He came from a low-gentry family in Pozsony County, his father was the vice-county comes and his mother was Illésházy Zsófia, the sister of the later reigning Palatine. Although he was born a Protestant, he was Catholicised, but his real path to the princely orders and the royal court was opened by two distinguished marriages. He accompanied his uncle to his exile in Poland and then to the court of Bocskai, but after his death (1609) he took a post at the castle of Mágochy Ferenc in Munkács, where he met his master’s wife, Dersffy Orsolya.

Dersffy Orsolya

First, they had a love affair, although she was much older, and then they married in 1612, after Mágochy’s death. Esterházy acquired the entire Mágochy and Dersffy inheritance. Orsolya gave birth to his first son, István.
She died in 1619, and five years later he remarried a wealthy heiress, Nyáry Krisztina, the widow of Thurzó Imre. They had nine children, including their son Pál, who later became a palatine.

With his two marriages and his royal behavior during the campaigns of Bethlen Gábor and Rákóczi I György, Esterházy acquired a huge fortune and became the lord of Höflány, Fraknó, Kismarton, Lakompak, and other castles and estates.

Fraknó Castle (by Civertan)

He became a baron in 1613, a count in 1626, and was elected palatine of Hungary (1625).
He fought against Prince Rákóczi I György of Transylvania, first attacking the principality in 1631, but the prince routed his army at Rakamaz and they met again on the battlefield in Rákóczi’s campaign for the kingdom in 1644-45. He also sided with Báthory Anna, who had been disgraced by Bethlen.

His main goal as Palatine was the reunification of the country, which is why he opposed the Transylvanian princes, whom he considered to be servants of the Turks. He thought he could achieve his goal by creating an independent Hungarian army, but there was no chance of that happening. Instead, the Thirty Years’ War, which lasted until 1648, required Hungarian soldiers to serve in Germany. An independent Hungarian government and the creation of internal financial and military autonomy were on the Palatine’s mind.
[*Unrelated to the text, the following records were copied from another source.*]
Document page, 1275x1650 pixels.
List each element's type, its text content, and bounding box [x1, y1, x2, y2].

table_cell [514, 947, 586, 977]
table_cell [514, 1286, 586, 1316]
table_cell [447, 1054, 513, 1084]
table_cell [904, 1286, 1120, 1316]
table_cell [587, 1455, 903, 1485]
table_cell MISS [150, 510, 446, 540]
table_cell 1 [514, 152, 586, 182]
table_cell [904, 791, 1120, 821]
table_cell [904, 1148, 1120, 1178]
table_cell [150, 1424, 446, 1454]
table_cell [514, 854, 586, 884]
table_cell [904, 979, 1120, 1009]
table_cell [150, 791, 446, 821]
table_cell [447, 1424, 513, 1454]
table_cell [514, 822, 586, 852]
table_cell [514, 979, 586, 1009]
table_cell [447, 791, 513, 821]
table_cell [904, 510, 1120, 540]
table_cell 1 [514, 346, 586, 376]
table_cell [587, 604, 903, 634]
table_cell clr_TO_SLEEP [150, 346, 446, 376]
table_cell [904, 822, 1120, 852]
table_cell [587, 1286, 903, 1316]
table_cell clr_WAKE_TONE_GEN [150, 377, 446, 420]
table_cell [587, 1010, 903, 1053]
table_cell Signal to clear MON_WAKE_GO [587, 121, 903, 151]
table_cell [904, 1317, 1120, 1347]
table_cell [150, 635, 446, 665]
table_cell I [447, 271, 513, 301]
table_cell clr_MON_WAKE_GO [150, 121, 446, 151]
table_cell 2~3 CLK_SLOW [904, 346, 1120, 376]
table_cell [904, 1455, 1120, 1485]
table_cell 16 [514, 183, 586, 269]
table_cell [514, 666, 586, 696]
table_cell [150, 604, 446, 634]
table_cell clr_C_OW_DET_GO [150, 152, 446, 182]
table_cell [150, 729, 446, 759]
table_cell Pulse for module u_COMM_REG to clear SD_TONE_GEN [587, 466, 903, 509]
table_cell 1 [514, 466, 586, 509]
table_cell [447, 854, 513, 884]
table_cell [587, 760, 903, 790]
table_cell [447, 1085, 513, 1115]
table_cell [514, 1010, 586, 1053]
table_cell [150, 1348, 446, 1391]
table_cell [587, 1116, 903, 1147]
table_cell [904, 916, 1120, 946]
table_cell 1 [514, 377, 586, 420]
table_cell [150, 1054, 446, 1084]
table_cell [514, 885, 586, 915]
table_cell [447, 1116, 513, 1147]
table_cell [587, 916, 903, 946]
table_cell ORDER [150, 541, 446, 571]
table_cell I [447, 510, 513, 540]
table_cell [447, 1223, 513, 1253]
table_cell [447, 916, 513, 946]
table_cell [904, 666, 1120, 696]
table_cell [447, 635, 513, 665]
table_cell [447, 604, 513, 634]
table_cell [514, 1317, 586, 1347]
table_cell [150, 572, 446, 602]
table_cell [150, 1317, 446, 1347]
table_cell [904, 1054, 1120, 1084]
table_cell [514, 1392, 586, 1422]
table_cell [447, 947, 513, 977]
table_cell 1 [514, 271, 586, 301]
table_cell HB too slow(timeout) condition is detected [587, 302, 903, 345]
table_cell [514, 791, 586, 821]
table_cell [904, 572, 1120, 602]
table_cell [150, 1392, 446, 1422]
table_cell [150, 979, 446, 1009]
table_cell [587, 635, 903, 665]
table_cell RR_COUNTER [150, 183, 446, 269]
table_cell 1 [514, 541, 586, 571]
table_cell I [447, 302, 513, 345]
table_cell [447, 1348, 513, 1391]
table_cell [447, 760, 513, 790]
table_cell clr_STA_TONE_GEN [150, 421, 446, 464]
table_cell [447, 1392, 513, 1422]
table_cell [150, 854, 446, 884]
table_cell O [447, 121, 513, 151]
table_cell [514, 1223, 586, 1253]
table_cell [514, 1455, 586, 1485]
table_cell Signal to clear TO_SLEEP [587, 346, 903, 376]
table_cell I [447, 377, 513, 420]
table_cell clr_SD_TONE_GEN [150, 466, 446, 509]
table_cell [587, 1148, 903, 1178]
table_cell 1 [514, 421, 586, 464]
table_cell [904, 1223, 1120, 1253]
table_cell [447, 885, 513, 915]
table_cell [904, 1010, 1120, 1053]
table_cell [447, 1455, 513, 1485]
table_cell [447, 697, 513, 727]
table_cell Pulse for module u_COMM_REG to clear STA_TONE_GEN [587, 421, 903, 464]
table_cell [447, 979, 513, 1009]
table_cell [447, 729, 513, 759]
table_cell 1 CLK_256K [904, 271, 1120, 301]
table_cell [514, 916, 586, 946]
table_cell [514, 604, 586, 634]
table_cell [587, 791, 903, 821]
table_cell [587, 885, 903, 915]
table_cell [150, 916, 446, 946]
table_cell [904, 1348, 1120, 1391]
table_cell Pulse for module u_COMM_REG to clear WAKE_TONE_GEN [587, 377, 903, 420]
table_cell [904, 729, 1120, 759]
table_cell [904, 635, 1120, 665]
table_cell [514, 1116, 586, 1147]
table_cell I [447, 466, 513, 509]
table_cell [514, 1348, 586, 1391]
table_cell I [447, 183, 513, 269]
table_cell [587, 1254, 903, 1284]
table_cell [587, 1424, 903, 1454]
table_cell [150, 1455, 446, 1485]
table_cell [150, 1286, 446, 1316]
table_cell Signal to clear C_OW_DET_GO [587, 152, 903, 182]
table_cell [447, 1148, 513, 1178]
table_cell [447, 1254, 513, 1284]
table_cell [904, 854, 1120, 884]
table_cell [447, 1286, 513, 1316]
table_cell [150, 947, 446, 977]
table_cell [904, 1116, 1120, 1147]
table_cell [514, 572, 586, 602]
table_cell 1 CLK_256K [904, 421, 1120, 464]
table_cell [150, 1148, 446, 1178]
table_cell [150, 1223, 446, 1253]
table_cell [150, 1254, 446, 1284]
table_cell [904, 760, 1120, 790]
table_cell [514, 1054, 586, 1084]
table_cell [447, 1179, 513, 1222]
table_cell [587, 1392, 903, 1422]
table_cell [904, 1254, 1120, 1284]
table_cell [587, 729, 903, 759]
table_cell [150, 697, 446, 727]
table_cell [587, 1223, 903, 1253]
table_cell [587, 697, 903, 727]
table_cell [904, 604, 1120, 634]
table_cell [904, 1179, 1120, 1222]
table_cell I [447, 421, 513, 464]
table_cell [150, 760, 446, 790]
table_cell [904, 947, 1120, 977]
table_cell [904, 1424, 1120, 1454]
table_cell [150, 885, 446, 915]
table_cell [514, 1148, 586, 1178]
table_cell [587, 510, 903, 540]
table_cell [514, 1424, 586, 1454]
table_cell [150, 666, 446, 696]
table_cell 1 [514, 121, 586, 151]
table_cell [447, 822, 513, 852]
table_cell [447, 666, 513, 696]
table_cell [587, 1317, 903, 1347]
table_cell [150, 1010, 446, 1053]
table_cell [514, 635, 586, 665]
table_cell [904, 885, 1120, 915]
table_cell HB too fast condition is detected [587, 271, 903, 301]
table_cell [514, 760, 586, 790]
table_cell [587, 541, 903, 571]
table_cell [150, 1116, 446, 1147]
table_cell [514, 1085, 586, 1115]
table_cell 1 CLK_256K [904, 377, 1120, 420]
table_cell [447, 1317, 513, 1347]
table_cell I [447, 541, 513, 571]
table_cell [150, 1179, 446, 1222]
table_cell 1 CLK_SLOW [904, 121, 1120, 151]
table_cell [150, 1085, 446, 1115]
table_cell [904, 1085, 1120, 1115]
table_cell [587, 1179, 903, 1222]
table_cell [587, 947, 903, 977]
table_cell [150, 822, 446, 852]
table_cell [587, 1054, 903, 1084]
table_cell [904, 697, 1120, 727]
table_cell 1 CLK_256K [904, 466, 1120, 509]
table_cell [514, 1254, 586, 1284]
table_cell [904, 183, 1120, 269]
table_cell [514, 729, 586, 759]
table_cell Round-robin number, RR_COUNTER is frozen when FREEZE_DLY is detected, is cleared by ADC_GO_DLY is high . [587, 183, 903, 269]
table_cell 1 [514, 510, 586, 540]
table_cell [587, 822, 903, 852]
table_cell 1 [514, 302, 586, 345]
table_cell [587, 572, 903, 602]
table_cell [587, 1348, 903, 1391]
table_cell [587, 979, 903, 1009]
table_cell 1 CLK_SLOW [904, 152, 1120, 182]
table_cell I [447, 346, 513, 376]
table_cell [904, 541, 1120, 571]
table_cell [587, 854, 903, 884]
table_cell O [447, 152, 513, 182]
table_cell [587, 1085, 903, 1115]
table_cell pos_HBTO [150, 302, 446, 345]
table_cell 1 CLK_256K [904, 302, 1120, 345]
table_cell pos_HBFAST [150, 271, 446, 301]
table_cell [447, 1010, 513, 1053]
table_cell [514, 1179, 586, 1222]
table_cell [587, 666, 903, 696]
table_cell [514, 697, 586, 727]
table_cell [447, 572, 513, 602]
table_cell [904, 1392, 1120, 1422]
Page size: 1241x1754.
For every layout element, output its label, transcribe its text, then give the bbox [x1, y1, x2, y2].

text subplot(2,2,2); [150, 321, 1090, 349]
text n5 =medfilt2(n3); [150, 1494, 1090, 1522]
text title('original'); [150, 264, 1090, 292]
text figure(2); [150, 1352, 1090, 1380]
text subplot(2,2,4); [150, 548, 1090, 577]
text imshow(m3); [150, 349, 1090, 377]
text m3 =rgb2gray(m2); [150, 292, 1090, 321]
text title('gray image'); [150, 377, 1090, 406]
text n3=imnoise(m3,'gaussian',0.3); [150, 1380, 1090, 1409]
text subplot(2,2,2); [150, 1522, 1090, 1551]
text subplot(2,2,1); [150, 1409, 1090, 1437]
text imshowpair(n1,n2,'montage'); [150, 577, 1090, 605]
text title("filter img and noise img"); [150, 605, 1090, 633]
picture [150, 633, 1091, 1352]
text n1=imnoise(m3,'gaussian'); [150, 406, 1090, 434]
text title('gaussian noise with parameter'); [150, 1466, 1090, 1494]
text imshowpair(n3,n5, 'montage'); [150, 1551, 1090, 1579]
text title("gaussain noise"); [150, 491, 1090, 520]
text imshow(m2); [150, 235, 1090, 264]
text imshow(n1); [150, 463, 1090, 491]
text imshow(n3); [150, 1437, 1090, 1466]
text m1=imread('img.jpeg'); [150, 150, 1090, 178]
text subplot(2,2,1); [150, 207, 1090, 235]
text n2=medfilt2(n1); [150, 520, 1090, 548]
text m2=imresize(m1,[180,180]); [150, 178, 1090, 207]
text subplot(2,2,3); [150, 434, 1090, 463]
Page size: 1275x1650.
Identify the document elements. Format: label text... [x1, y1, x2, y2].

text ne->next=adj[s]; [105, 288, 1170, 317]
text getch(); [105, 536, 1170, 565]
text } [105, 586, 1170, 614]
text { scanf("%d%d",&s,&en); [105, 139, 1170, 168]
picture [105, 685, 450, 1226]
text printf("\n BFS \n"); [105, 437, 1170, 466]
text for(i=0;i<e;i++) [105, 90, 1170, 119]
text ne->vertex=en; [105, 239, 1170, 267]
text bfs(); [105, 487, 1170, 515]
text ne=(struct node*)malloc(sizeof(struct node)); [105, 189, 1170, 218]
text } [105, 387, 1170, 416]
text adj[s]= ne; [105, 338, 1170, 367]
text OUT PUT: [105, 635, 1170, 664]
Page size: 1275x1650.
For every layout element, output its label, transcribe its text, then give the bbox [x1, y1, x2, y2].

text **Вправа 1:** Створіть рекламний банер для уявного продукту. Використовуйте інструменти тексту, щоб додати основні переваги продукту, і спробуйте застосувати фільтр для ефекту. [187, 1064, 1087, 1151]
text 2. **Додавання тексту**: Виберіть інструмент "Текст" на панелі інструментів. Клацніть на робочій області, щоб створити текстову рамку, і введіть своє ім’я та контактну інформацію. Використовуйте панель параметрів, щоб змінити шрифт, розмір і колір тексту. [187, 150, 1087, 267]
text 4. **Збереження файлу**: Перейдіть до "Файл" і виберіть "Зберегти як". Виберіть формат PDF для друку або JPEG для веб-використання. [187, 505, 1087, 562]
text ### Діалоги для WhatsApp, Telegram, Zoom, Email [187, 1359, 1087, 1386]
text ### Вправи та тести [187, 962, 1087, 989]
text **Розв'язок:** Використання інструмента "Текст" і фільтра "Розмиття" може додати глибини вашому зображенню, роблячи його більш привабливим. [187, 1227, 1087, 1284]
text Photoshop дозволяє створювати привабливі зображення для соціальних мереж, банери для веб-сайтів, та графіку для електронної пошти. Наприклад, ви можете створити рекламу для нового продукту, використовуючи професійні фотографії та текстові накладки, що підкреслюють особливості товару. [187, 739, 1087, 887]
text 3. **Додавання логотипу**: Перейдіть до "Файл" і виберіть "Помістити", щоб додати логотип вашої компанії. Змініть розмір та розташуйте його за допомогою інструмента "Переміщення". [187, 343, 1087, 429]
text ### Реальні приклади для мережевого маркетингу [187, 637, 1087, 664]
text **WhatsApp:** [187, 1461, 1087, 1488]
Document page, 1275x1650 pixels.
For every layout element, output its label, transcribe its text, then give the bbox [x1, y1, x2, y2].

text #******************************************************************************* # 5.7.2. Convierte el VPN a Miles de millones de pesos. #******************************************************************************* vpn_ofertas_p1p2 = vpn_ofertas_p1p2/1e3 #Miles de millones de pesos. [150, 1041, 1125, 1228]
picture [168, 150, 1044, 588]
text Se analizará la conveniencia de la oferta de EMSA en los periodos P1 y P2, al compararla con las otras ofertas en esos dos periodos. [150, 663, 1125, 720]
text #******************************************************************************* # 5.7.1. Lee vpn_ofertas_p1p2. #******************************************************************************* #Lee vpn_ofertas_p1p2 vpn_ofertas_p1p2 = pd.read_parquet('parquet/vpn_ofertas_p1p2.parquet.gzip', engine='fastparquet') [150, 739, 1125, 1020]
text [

He expected the monarch to ensure that Hungarian revenues were not taken out of the country, but that the nobility should also pay taxes. He also proposed new types of tax to increase revenue. The creation of an independent foreign policy can be seen in the demand to send ambassadors of Hungarian origin to Constantinople. He also maintained good personal relations with the Spanish ambassador in Vienna, and the Polish crown prince, and kept in touch with the Vatican. Despite his opposition, he was also represented at the court of the Transylvanian princes.

He tried to win over certain members of the Hungarian aristocracy to his cause. Esterházy surrounded himself with young (mainly Catholic) Hungarian aristocrats such as Nádasdy Ferenc, Batthyány Ádám, Zrínyi Miklós, Pálffy Pál and Wesselényi Ferenc, who became the outstanding political leaders of the next generation. Among other things, he succeeded in converting some Protestant lords, such as Batthyány and Nádasdy, to Catholicism and promised to give them his daughter, the worldly beautiful Julia Anna.

The death of his second beloved wife (1641) was difficult to bear. This may have contributed to his death on 11 September 1645.
For a long time, Esterházy was regarded as an unprincipled servant of the Habsburgs, and the ideas he had developed and pursued to extend the autonomy of the Hungarian nobility were ignored. He had all this in mind within the Habsburg state, but he can be seen as an advocate of Hungarian interests in the same way as Bethlen Gábor, the Rákóczi princes, or the participants in the Wesselényi movement.